Londra merkezli dolaşım devam ediyor. Thames Nehri'nin kuzey kıyısındaki ünlü tarihî kalenin içindeyiz. Tower Bridge yakınlarındaki Londra Kalesi'nde. İtiraf edeyim, onca binanın içinde hiç dikkatimi çekmemişti burası.
Kule - Saray - Hapishane. 1070'lerde Londra kalesinin merkezine bu muazzam taş kule inşa edildiğinde, mağlup Londralılar hayranlıkla bakmış olmalı. Neredeyse 1000 yıl sonra hâlâ büyüleme ve dehşete düşürme kapasitesi var.
Ülkenin en güvenli kalesi olan kule, savaş ve isyan zamanlarında kraliyet mallarını ve hatta kraliyet ailesini koruyormuş. Merkez konumda olan, kapı ve pencerelerin yapımında kireç taşı kullanılan ve Beyaz Kule adı verilen kısım Londra’yı dış saldırılardan koruma amacıyla, Mimar Gundulf yönetiminde inşa edilmiş.

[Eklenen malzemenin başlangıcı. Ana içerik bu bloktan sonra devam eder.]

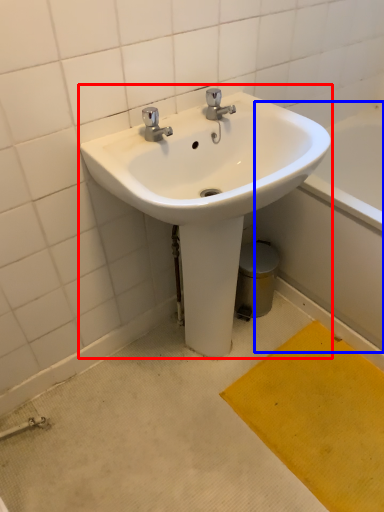
Question: Which object appears closest to the camera in this image, sink (highlighted by a red box) or bath (highlighted by a blue box)?

Choices:
 (A) sink
 (B) bath

Answer: (A)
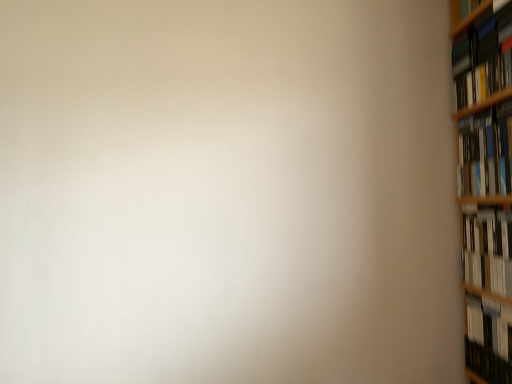
Question: Is hardcover book at upper right, marked as the first book in a top-to-bottom arrangement, looking in the opposite direction of hardcover book at right, the 2th book when ordered from top to bottom?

500 yıl boyunca hükümdarlar tarafından şaşırtıcı derecede lüks bir saray olarak da kullanılan kale, tarih boyunca huşu ve korkunun gözle görülür sembolü olmuş özünde. Krallar, kraliçeler rakiplerini ve düşmanlarını duvarların içine hapsederlermiş.İçerisinde hâlâ mahkum hikâyeleri dolaşmasıyla da ünlü olan kalede efsanevi anahtar töreni ve diğer gelenekler, hayalet hikâyeleri, korkunç işkence ve idam öyküleri yaşamaya devam ediyor. Zengin ve karmaşık bir tarihe sahip olan kale, Kraliyet Darphanesi, Kraliyet Silahhanesi ve hatta bir de hayvanat bahçesi olmak üzere çok çeşitli kurumlara ev sahipliği yapmış.